L'animateur fait en sorte que les participants s’investissent. La satisfaction est à la mesure de l’implication. On se mouille à divers degré dans nombre d’activités et certaines nous tiennent plus à coeur que d’autres.  Le coeur, voilà le levier principal, mais pour l’atteindre, surtout en groupe, la tâche est délicate.  Le bon animateur laisse son ego à la porte et incite les autres à en faire autant : le groupe vise plus grand que soi et l’animateur comprend que personne n’y arrivera seul.

Animation pédagogique, sociale, politique, de groupes en présence ou à distance, de participants chevronnés ou timides, nous avons besoin d’animateurs compétents dans des groupes où chacun peut assumer un rôle satisfaisant, à sa mesure.
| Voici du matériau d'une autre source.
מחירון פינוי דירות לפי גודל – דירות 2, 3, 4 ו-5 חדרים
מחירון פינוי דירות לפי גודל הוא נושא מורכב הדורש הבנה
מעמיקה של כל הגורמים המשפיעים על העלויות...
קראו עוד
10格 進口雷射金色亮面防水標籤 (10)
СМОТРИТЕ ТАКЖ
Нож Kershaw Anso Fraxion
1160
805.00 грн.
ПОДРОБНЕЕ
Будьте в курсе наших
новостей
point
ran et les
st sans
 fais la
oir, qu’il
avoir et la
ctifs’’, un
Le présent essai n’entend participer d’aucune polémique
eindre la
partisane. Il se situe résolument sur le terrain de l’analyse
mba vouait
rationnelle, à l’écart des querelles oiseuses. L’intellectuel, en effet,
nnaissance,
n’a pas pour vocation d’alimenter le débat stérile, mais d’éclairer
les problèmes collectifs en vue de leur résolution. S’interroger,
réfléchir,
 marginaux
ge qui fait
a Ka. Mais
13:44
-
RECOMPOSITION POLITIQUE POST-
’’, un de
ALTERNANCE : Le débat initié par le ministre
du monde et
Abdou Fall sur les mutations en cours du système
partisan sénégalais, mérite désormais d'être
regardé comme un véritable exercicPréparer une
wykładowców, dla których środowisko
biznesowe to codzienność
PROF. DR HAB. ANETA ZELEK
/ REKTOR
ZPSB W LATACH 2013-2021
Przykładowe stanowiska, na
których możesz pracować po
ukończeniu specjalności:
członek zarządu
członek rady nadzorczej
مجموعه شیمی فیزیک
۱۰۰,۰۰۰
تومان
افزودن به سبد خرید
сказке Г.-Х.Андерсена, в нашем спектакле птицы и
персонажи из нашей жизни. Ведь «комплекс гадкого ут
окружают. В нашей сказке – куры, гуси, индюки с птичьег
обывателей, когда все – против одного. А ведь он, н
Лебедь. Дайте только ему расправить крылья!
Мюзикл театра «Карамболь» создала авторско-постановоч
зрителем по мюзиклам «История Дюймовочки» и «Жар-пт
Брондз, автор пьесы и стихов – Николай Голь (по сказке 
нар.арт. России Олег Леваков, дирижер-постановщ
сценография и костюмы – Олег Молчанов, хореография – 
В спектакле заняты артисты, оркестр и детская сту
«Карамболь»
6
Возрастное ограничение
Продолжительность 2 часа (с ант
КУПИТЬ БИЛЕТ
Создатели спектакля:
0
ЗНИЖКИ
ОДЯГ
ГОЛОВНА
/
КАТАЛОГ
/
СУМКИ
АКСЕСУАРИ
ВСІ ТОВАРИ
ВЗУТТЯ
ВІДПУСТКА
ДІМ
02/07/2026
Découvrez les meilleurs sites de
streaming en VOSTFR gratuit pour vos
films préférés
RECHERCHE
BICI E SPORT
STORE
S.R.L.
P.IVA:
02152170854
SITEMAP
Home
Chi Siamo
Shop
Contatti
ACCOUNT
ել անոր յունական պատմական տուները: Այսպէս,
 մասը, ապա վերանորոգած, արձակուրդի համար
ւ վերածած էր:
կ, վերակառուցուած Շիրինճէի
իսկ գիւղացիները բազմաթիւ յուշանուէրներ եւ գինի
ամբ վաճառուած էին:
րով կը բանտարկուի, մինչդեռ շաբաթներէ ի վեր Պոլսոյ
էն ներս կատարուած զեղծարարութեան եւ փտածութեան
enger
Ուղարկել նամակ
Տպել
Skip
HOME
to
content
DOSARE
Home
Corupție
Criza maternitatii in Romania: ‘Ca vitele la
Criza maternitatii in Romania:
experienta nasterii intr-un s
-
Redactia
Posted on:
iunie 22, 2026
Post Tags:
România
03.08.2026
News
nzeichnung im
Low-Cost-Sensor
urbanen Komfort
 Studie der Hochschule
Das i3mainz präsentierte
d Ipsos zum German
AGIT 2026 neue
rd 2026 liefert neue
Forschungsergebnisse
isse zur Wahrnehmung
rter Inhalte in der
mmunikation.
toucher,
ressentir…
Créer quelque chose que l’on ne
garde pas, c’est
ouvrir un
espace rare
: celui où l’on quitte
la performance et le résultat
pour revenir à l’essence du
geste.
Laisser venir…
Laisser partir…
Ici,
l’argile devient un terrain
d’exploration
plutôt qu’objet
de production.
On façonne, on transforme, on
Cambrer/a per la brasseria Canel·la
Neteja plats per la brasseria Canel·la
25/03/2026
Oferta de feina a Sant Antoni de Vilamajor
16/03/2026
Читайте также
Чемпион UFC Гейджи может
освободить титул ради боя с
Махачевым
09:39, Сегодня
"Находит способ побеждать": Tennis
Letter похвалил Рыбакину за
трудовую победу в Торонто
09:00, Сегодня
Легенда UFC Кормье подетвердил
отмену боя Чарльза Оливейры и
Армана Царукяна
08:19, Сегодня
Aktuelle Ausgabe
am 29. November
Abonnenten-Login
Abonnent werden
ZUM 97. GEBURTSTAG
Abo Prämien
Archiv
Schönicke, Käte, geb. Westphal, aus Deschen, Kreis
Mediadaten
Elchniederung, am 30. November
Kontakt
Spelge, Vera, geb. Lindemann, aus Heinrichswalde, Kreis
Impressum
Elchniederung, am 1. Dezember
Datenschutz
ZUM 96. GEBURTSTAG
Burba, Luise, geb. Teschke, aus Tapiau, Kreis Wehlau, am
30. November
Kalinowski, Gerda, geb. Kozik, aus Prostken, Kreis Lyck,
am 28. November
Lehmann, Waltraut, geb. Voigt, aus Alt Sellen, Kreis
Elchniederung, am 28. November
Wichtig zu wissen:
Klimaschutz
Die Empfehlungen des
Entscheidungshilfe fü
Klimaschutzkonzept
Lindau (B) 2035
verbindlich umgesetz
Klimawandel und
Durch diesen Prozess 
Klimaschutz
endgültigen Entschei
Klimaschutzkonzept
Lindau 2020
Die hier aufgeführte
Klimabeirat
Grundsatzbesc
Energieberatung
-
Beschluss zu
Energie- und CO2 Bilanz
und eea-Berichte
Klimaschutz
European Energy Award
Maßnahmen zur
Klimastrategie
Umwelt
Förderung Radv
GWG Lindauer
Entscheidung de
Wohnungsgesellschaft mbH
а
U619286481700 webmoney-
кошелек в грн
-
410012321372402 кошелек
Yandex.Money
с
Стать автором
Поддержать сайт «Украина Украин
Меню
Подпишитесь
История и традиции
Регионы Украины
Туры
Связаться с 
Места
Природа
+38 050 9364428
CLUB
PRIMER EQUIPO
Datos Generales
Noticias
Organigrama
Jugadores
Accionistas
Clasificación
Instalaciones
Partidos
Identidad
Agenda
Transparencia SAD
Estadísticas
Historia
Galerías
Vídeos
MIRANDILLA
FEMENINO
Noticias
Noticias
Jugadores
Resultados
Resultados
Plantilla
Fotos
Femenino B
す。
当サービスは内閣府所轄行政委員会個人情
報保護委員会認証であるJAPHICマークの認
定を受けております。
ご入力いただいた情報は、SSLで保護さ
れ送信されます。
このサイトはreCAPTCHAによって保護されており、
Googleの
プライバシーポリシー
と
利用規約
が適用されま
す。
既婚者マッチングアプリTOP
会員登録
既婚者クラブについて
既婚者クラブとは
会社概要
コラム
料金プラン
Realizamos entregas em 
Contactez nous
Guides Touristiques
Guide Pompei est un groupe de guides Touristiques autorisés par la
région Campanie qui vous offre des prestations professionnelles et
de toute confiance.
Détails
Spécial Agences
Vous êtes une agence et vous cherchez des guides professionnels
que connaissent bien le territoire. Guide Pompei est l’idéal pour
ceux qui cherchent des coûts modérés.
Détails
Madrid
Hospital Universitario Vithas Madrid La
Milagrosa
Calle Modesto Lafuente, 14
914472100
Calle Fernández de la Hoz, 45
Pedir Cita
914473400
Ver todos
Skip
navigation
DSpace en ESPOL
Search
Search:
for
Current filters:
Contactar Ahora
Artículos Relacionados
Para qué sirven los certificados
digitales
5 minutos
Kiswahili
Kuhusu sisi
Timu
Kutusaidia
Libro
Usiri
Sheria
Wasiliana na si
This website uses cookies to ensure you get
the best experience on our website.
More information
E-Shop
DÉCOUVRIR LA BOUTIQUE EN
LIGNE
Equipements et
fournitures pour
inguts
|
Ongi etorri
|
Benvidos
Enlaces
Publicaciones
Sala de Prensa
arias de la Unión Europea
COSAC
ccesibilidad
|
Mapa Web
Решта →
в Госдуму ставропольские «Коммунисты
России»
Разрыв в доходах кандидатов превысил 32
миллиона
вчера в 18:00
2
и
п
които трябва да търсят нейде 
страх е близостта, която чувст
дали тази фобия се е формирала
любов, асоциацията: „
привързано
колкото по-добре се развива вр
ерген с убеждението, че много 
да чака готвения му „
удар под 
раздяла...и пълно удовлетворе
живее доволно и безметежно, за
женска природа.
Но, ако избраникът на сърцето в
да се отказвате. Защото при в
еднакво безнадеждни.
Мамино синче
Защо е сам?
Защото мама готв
Viendrez-vous à la prochaine activité ?

Objectif emploi 


L’école fait ce qu’elle peut pour préparer ses diplômés au «marché du travail», mais ce dernier évolue et se transforme si rapidement que les employeurs n’ont d’autre choix que d’assurer la formation finale de leurs recrues.

L’école n’est pas l’entreprise et le client ne fréquente pas souvent les salles de classes.  Cependant rien n’empêche l’école de s’y frotter. Les initiatives entrepreneuriales et les simulations d’entreprises se développent jusqu’à l’école primaire.

Des perturbations appelées «robotisation» et «intelligence artificielle» viennent troubler les perspectives. Les plus alarmistes oublient l’histoire et la créativité de l’humain.  Une des ressources vitales d’une société prospère est constituée de la volonté de ses gens à travailler et à réaliser leurs ambitions. Tant que cette volonté est entretenue, il n’y a rien à craindre pour les emplois, il y en aura toujours de nouveaux. Dans une société de plus en complexe et inter-reliée, l'apprentissage devient continu. Ainsi nous évoluons avec elle.
 

Passé recomposé 


Nous trimballons notre passé sans trop le savoir. Parfois des réminiscences, parfois des intuitions, parfois de pures inventions.

La remise en question de ce que nous pensons être notre passé, qui souvent s’apparente à une mythologie convenue, devient nécessaire sinon salutaire à la résolution de situations figées.

Parmi nos questions fondamentales, «D’où venons-nous ?» demeure ouverte et passionnante. Tout ce que nous percevons du passé, nous le reconstituons dans notre vision du monde. Plus cette vision est précise et riche, mieux on se situe et meilleures sont nos décisions.

Notre capacité à remonter le passé se développe sur tous les plans et c’est en reconstituant la trame par un répertoire de démarches, pas toutes technologiques, que l’on parvient au portait d’ensemble et obtient des éléments pour aller encore plus loin. Bien sur que les données peuvent être interprétées, mais certaines d’entre elles sont si imposantes qu’elles nous forcent à reconsidérer nos croyances, repousser la superstition et étendre notre compréhension du monde.